Tuesday, August 20, 2013

Yona Zeldis McDonough talks about her sublime new novel TWO OF A KIND, falling in love, and so much more





I've been friends with Yona Zeldis McDonough for many of her books (isn't that a great way to think of a friendship?) and I'm thrilled to host her here again for her latest, Two of a Kind, which is already racking up the raves.   Publishers Weekly says, "Readers will delight in this layered tale of friendship and love," and Romantic Times  calls it "honest and engrossing. 4 1/2 stars." About love, loss and what it takes to be brave enough to risk again, Two of a Kind is a one-of-a-kind read. Thank you, Yona, for being here!

Falling in Love Again

I’ve certainly explored love in my previous novels—love between men and women (and on a couple of occasions, between men and men) as well as husbands and wives, forbidden, adulterous love and the soul-shocking, bring-you-to-your-knees kind of love a parent can have for a child.  But I’ve never written a novel that explores and unpacks the process of falling in love—until TWO OF A KIND.
            In this novel, I introduced two mismatched characters: Dr.
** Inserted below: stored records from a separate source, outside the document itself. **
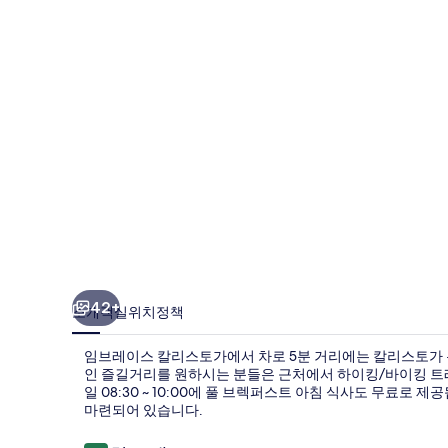
칼
리
스
토
가
의
사
진
갤
러
42+
소개
객실
위치
정책
리
임브레이스 칼리스토가에서 차로 5분 거리에는 칼리스토가 온
인 즐길거리를 원하시는 분들은 근처에서 하이킹/바이킹 트레일도
일 08:30 ~ 10:00에 풀 브렉퍼스트 아침 식사도 무료로 
마련되어 있습니다.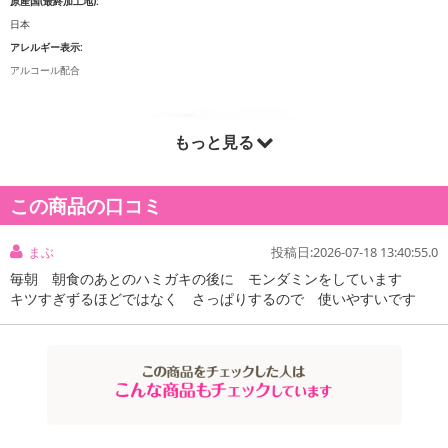
原産国(最終加工地):
日本
アレルギー表示:
アルコール配合
もっと見る
この商品の口コミ
まぶ
投稿日:2026-07-18 13:40:55.0
毎朝 朝食のあとのハミガキの後に モンダミンをしています
キツすぎずるほどではなく さっぱりするので 使いやすいです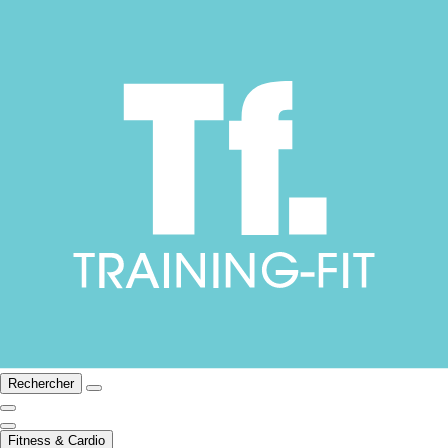
Rechercher
Fitness & Cardio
Andy Stern, a brash, occasionally obnoxious but basically decent guy with a high risk gyn/ob practice on Park Avenue, and Christina Connelly, a seemingly frosty Brooklyn-based interior designer who thinks Andy is about as appealing as a basket full of day-old fish. But these two find themselves attracted to each other, and I liked the process of charting the push and pull of that attraction, their attempts to resist it (each thinks the other is fundamentally wrong) and finally their inability to resist one another. 
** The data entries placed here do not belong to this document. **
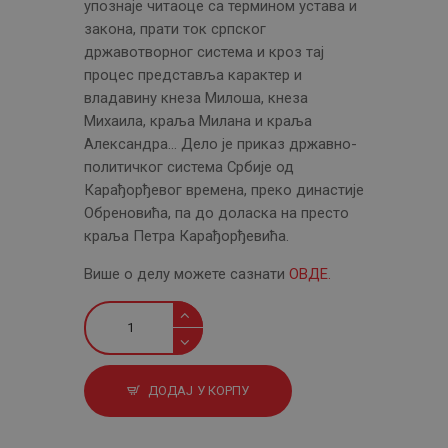
упознаје читаоце са термином устава и
закона, прати ток српског
државотворног система и кроз тај
процес представља карактер и
владавину кнеза Милоша, кнеза
Михаила, краља Милана и краља
Александра… Дело је приказ државно-
политичког система Србије од
Карађорђевог времена, преко династије
Обреновића, па до доласка на престо
краља Петра Карађорђевића.
Више о делу можете сазнати
ОВДE.
Уставни
развитак
и
уставне
ДОДАЈ У КОРПУ
борбе
у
But TWO OF A KIND is not just a love story—it’s a second chance at love story, which is a slightly different animal.  Andy and Christina each come with significant emotional baggage—in his case, he is still mourning the death of a beloved wife from ovarian cancer and dealing with a teen-aged son who acts out his grief in a variety of ways.  Christina comes to the relationship with her own issues: her adored husband Will died in a fire and her daughter Jordan, an aspiring and driven young ballet dancer, despises Andy on sight.  How can these two set aside the emotionally fraught past and find their way to each other? It was my job as a novelist to delineate exactly that.
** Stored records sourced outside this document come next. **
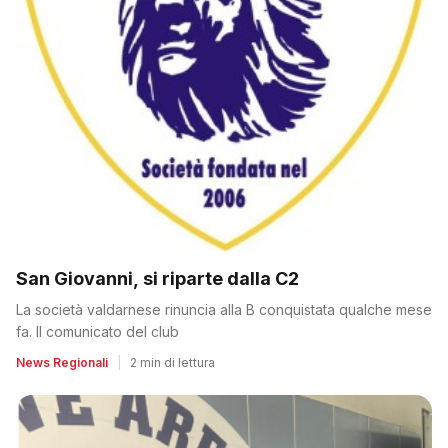
San Giovanni, si riparte dalla C2
La società valdarnese rinuncia alla B conquistata qualche mese
fa. Il comunicato del club
News Regionali
|
2 min di lettura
I worked on a number of fronts: I tried to show Christina’s attempts to fit into Andy’s world, and he into hers.  I documented their growing sexual attraction, and made much of its ultimate consummation.  I used humor, in a scene in which know-it-super-doctor Andy attempts to make dinner for Christina and other his other guests only to find that putting a meal on table is a tad more tricky than he imagined.    And I explored the idea that even in a love story, love doesn’t necessarily conquer all—some other factors need to come into play. I hoped that the accretion of these scenes and the arc of this narrative offer a realistic and vivid picture of what it is like for two individuals to merge into a single, harmonious unit.  So here it is, TWO OF A KIND, my own love song to the mysterious and sometimes baffling process of falling in love...again.